Diana Eusebio is a Peruvian-Dominican multidisciplinary artist based in Miami. Her artistic practice is centered on color and its cultural significance. She researches natural dyed textiles from Indigenous Latin American and Afro-Caribbean traditions, recognizing their connection to nature and their role as carriers of ancestral wisdom. Eusebio’s fusion of ancestral and modern techniques, including dyeing and photography, contributes to contemporary cultural preservation and celebrates the rich heritage and Pre-Columbian knowledge embedded within these communities. Her work is a powerful testament to the enduring cultural tapestry of these regions.
Eusebio holds a BFA in Fiber from the Maryland Institute College of Art. She has presented her work at the MoMa, Hall of Nations, Gregg Museum of Art and Design, and Rubell Museum.

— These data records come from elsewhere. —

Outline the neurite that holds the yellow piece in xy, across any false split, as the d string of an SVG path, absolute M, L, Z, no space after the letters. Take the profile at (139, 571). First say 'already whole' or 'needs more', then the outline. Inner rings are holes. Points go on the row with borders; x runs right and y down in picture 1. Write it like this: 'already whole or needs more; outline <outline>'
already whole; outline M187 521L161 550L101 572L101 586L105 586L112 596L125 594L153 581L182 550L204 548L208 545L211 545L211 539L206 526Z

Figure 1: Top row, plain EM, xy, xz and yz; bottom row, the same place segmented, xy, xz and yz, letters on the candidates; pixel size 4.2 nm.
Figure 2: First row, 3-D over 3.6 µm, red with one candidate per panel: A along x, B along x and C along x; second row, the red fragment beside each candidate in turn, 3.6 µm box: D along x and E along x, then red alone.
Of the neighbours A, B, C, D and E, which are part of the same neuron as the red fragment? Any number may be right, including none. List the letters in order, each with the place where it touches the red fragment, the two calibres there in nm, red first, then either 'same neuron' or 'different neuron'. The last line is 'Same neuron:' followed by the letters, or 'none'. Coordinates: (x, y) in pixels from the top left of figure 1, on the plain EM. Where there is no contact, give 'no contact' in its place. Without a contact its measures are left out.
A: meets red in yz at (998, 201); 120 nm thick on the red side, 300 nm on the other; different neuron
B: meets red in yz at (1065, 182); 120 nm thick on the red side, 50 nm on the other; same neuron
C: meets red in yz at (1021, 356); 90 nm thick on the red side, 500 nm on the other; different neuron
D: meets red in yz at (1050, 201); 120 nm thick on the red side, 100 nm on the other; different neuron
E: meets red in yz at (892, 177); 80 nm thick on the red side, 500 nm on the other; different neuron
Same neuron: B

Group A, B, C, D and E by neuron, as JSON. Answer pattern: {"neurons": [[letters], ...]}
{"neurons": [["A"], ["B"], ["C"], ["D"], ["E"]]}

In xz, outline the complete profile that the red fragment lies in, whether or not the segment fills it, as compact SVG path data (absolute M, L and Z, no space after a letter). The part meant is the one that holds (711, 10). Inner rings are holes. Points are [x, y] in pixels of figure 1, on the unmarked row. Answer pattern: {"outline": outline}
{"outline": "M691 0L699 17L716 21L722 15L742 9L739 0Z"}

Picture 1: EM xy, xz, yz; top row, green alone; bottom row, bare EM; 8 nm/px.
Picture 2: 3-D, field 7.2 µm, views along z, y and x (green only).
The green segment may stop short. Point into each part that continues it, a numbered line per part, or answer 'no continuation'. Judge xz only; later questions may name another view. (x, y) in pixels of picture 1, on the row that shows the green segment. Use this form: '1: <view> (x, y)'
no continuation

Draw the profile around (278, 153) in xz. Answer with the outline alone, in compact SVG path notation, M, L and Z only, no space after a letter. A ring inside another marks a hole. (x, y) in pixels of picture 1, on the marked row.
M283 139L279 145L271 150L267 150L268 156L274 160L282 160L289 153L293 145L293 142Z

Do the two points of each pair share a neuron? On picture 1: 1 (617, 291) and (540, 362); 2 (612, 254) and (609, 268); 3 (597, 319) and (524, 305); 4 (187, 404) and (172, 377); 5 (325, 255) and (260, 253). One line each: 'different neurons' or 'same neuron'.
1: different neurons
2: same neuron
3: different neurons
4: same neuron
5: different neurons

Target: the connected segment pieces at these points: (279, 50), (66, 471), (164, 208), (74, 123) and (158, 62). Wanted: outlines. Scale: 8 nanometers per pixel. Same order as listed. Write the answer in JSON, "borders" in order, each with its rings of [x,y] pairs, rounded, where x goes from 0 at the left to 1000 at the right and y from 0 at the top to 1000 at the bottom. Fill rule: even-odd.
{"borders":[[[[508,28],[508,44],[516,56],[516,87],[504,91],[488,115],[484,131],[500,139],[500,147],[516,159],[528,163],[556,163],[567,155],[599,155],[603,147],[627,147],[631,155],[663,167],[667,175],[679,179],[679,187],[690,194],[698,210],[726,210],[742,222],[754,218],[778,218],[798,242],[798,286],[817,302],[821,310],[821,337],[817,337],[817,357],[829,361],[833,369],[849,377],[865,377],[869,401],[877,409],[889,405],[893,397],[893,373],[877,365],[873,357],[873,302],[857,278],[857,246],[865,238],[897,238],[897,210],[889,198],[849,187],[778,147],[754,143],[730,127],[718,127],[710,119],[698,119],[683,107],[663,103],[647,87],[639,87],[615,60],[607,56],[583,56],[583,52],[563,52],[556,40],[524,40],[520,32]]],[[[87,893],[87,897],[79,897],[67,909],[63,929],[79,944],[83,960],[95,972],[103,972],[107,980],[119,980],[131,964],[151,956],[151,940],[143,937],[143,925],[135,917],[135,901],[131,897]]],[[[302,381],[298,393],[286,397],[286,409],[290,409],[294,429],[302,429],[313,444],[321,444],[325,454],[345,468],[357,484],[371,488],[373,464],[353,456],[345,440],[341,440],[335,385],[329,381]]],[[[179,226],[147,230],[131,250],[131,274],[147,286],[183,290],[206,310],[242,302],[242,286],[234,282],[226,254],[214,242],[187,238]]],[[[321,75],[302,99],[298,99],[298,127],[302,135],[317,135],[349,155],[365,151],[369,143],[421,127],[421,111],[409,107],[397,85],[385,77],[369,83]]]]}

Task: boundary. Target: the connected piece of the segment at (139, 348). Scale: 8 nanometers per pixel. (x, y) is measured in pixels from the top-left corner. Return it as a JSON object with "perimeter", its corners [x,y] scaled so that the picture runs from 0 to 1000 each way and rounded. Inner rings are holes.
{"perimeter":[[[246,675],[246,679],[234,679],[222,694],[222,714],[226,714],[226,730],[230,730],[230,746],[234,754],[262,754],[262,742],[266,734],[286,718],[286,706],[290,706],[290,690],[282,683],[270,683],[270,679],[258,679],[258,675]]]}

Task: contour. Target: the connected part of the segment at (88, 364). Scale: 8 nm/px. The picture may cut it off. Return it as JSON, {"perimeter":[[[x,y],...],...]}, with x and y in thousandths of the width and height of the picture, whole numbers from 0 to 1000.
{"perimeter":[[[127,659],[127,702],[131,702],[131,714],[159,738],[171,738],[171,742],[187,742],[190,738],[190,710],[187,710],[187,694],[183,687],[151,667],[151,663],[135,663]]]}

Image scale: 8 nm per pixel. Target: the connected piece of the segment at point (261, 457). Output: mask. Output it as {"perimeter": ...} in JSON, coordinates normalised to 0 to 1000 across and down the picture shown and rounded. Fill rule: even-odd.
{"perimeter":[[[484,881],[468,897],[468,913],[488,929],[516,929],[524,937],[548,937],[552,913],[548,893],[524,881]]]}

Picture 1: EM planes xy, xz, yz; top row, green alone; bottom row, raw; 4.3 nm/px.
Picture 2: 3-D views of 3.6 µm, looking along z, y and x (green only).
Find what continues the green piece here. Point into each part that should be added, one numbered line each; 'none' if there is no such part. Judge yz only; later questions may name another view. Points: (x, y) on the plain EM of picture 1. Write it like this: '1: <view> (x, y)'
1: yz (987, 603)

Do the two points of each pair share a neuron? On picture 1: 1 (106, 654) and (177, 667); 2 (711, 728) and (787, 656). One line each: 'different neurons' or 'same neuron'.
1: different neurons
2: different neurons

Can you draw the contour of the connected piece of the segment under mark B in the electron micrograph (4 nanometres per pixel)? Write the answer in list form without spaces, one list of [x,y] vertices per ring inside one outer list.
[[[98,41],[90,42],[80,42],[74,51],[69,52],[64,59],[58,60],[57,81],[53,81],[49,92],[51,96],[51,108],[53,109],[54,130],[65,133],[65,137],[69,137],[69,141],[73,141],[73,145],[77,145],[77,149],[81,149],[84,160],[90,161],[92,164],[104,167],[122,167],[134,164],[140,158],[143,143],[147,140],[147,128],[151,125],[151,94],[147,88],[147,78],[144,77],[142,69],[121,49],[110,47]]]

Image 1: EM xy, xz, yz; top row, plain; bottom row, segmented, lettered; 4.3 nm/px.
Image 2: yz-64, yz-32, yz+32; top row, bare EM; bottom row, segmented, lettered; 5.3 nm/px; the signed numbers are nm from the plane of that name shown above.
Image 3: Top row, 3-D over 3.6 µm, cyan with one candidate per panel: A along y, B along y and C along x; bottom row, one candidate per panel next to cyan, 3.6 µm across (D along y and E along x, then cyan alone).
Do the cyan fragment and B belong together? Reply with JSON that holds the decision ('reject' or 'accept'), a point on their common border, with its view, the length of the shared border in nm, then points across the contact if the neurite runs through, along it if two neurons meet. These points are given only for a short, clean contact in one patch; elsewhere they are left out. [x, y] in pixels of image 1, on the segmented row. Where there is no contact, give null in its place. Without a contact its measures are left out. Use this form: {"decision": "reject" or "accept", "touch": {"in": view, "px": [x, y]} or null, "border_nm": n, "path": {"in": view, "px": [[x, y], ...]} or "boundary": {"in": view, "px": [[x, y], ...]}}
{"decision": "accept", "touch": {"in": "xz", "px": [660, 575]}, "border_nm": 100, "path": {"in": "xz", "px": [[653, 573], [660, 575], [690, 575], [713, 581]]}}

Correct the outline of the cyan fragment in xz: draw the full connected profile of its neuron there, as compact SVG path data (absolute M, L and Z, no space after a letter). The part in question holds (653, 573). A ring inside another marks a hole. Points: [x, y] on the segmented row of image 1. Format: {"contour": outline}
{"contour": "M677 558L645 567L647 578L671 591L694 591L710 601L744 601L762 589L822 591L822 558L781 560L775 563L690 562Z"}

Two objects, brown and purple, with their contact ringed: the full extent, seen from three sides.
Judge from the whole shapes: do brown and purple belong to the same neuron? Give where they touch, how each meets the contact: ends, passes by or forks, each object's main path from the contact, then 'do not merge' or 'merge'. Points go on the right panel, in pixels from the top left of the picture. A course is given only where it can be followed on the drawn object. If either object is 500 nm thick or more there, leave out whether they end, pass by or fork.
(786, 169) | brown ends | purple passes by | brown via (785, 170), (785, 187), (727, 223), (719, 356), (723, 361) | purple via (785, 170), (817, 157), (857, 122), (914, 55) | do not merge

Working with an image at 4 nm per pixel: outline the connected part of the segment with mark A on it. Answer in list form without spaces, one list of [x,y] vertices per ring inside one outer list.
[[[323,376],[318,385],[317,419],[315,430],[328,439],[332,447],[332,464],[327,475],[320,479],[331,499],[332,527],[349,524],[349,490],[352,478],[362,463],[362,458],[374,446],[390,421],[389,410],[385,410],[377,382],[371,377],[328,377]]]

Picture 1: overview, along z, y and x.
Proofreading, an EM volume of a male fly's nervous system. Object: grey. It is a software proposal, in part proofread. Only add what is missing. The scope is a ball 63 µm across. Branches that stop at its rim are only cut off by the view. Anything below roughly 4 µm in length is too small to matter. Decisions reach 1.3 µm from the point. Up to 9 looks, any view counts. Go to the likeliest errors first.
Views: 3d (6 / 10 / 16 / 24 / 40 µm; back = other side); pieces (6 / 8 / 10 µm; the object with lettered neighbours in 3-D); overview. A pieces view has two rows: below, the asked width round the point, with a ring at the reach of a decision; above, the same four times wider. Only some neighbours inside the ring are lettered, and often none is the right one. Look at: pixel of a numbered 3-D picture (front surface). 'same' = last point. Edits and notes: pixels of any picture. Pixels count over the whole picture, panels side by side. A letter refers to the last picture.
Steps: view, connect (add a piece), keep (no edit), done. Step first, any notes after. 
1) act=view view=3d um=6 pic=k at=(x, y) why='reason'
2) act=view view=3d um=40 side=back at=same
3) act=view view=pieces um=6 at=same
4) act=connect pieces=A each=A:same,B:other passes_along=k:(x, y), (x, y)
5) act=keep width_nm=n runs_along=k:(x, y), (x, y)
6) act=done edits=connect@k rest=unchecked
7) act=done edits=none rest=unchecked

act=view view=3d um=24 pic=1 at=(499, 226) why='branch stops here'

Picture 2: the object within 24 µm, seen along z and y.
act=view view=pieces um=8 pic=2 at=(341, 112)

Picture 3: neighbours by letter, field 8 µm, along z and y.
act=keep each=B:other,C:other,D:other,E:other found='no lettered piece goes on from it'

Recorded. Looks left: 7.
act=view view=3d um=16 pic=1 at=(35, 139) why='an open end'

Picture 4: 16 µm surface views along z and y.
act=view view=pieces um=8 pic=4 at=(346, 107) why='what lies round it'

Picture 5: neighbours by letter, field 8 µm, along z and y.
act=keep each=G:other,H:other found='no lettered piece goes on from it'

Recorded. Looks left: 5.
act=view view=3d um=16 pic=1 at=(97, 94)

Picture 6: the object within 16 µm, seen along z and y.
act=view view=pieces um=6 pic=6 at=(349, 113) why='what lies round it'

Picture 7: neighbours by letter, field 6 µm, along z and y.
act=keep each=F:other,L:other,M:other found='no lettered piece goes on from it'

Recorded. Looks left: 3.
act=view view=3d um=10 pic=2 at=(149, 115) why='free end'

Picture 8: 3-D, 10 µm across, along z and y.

Studio residencies include Textile Art Center, NY, NY; Anderson Ranch Arts Center, Aspen, CO; Oolite Arts, Miami; AIRIE Fellowship, Everglades National Park; INDEX MECA Art Fair, Dominican Republic; Deering Estate Studio Residency, Miami. Notable awards include the Obama administration’s U.S. Presidential Scholar in the Arts–the highest national honor for a young artist-and the National YoungArts Jorge M. Perez Award for $25,000.
Ceiba
Photograph digitally printed on cotton fabric, quilted by hand, yellow dye extracted from marigold petals, indigo dye extracted from indigo leaves, live Spanish moss and branches harvested in Miami. 103 x 150 inches or 8.5 x 12.5 feet.
Ceiba invites viewers to pause beneath one of Miami’s eldest trees, to feel the sunlight shining between its thorny branches and breathe. Planted in 1915, this Ceiba pentandra, known as the Kapok tree, still lives in the Key Biscayne Village Green. Native to the Caribbean, Central and South America, and Africa, it was carried here across oceans, much like the people who would later make Miami their home.
The Ceiba stands as both immigrant and witness. When Eusebio visited and photographed the tree, she was struck by its immense stature. Kapoks can reach up to 230 feet tall. Its towering presence recalls the journeys of those who arrived seeking roots in new soil. It has endured, absorbed, and grown alongside the city’s shifting tides of migration, a silent archive of lives interwoven.
In Indigenous Caribbean and Latin American cosmologies, the Ceiba is the Tree of Life, the axis connecting underworld, earth, and sky. For the Maya and Taíno, it opened pathways to ancestors, holding memory in its trunk and branches. This mythology deepens the tree’s resonance in Miami, where lineages converge and histories overlap.
Today, in a climate of fear and propaganda against immigrants, this Ceiba tells another story: one of belonging through movement, of landscapes enriched by what has crossed borders. It reminds us that Miami’s culture and environment are not native – born, but grafted, exchanged, and shared. To stand beneath the Ceiba is to glimpse the history that binds us to land, to one another, and to resilience itself.